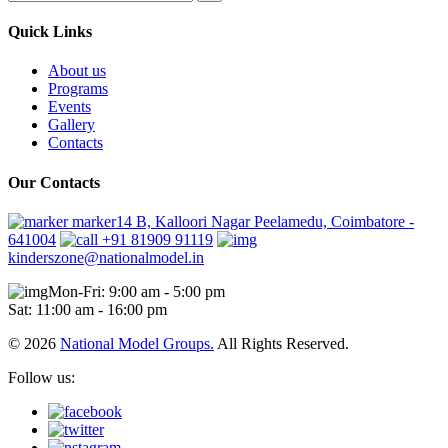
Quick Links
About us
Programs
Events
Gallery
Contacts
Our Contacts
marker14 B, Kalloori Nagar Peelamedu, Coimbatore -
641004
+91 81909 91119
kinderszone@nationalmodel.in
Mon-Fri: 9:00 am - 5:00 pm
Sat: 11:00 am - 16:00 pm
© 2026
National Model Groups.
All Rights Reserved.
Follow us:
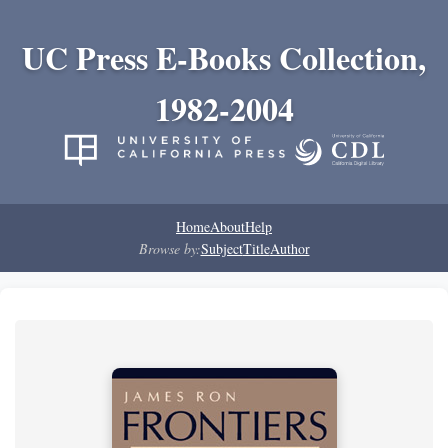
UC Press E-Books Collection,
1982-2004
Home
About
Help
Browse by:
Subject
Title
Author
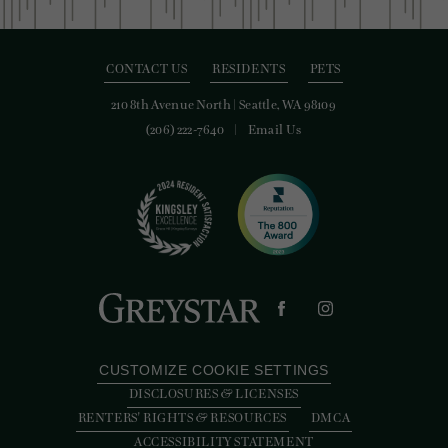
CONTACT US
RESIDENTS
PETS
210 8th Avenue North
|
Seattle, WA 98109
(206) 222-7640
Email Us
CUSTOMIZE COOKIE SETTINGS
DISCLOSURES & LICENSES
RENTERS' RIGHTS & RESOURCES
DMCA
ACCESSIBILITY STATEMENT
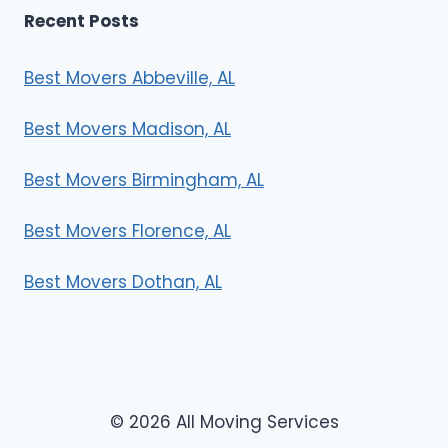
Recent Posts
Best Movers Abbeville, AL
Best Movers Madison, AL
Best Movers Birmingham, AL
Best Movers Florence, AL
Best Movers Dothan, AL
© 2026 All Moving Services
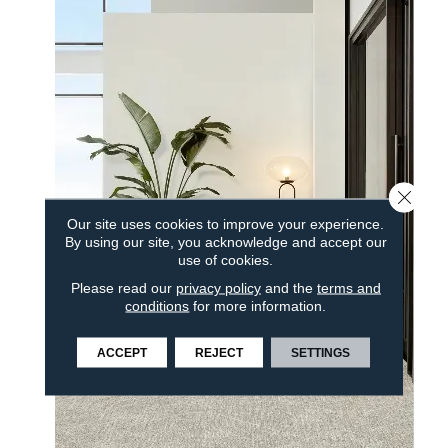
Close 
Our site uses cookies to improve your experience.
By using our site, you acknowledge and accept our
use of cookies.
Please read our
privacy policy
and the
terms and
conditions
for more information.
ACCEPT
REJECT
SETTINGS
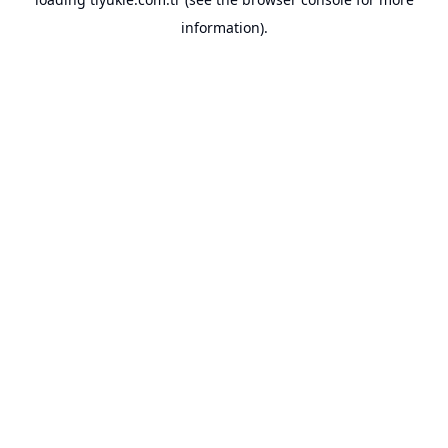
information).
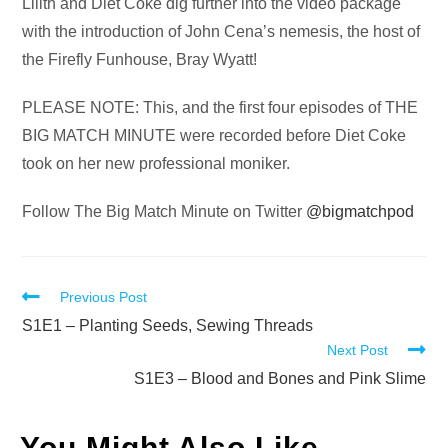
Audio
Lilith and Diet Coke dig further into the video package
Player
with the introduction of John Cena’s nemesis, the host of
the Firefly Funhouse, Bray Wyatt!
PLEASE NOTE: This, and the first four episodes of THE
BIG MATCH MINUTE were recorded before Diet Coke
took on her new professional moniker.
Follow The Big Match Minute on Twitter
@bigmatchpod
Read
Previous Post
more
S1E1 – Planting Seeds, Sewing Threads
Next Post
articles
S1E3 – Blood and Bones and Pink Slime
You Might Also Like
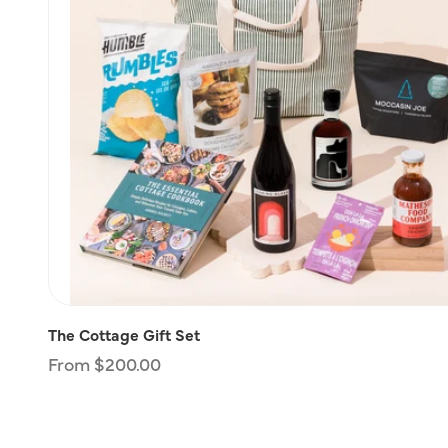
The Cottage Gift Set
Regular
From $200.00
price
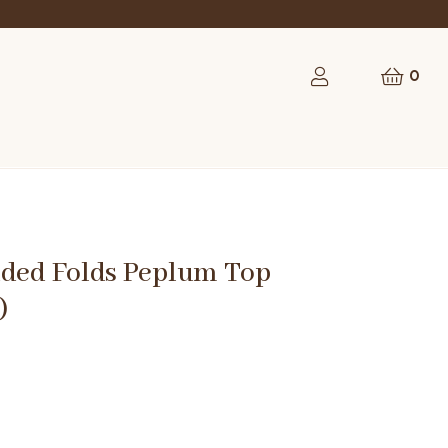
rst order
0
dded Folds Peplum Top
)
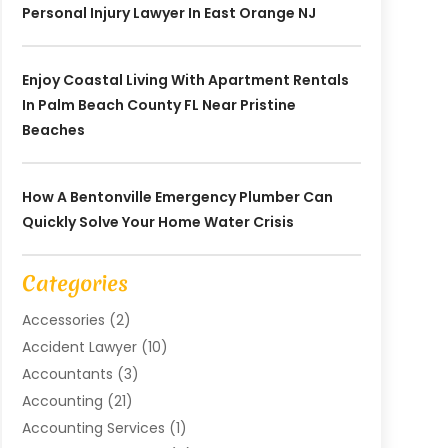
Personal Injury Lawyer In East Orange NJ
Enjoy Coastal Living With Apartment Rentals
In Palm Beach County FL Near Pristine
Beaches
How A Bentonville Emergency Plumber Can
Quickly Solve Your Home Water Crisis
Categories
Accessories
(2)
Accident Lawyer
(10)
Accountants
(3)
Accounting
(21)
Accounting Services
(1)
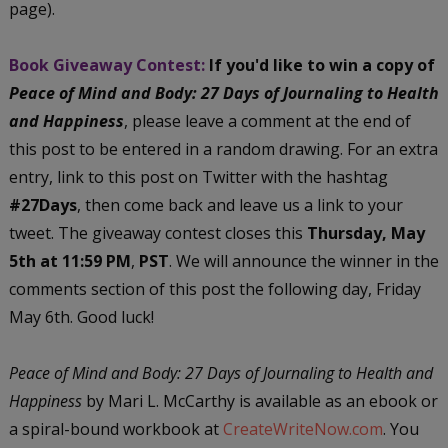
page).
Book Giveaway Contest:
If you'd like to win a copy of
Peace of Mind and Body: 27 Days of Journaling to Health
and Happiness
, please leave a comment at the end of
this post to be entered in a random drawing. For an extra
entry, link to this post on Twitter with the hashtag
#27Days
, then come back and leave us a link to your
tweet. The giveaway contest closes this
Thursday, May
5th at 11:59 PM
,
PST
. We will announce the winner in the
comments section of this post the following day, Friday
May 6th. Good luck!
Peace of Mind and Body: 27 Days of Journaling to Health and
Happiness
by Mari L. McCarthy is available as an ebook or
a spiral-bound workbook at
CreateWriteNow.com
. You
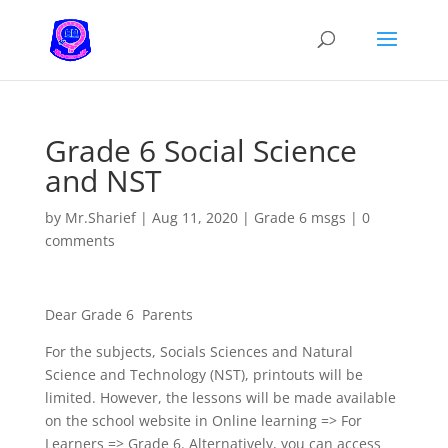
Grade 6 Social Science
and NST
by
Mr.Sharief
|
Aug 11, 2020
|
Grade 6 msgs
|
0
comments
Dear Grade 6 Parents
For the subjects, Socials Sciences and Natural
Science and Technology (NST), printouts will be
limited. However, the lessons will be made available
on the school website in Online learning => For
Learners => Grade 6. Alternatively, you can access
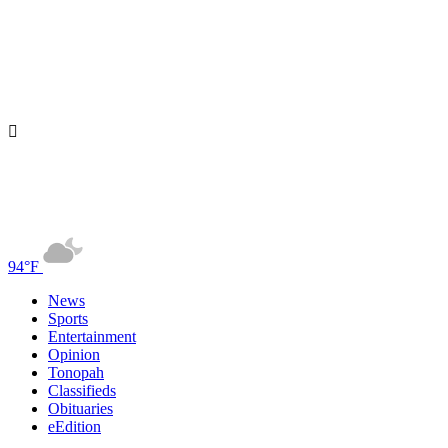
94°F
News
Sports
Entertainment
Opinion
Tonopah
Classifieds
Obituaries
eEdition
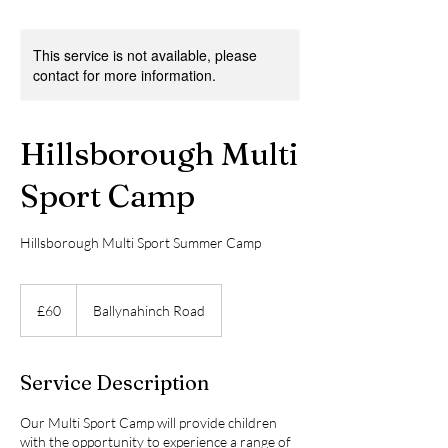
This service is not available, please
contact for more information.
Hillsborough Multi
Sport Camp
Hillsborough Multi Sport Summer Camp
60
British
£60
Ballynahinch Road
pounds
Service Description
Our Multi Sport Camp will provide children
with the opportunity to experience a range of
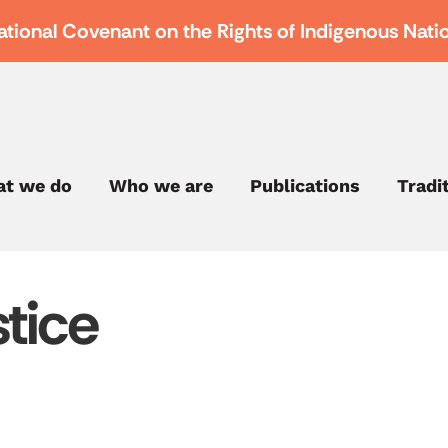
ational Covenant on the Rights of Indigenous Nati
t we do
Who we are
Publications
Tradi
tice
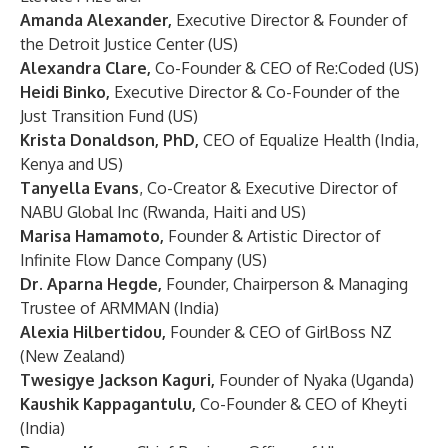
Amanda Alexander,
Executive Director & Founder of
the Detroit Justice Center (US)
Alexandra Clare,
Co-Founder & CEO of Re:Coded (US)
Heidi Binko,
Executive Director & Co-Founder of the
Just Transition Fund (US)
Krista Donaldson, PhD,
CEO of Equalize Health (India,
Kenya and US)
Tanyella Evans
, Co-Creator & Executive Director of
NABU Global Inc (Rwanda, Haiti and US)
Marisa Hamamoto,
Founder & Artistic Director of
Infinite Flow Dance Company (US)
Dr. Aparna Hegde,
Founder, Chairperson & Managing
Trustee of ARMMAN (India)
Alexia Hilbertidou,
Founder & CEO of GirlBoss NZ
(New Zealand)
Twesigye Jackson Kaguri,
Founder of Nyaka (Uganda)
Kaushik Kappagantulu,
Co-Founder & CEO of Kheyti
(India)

## [Exercise requirements]
All lines from the one containing "on the school" to the last line of the records above, both included, need to be repeated word for word; omit the pictures.

## [Solution to this task]
on the school website in Online learning => For
Learners => Grade 6. Alternatively, you can access
94°F
News
Sports
Entertainment
Opinion
Tonopah
Classifieds
Obituaries
eEdition
This service is not available, please
contact for more information.
Hillsborough Multi
Sport Camp
Hillsborough Multi Sport Summer Camp
60
British
£60
Ballynahinch Road
pounds
Service Description
Our Multi Sport Camp will provide children
with the opportunity to experience a range of
ational Covenant on the Rights of Indigenous Nati
t we do
Who we are
Publications
Tradi
tice
Amanda Alexander,
Executive Director & Founder of
the Detroit Justice Center (US)
Alexandra Clare,
Co-Founder & CEO of Re:Coded (US)
Heidi Binko,
Executive Director & Co-Founder of the
Just Transition Fund (US)
Krista Donaldson, PhD,
CEO of Equalize Health (India,
Kenya and US)
Tanyella Evans
, Co-Creator & Executive Director of
NABU Global Inc (Rwanda, Haiti and US)
Marisa Hamamoto,
Founder & Artistic Director of
Infinite Flow Dance Company (US)
Dr. Aparna Hegde,
Founder, Chairperson & Managing
Trustee of ARMMAN (India)
Alexia Hilbertidou,
Founder & CEO of GirlBoss NZ
(New Zealand)
Twesigye Jackson Kaguri,
Founder of Nyaka (Uganda)
Kaushik Kappagantulu,
Co-Founder & CEO of Kheyti
(India)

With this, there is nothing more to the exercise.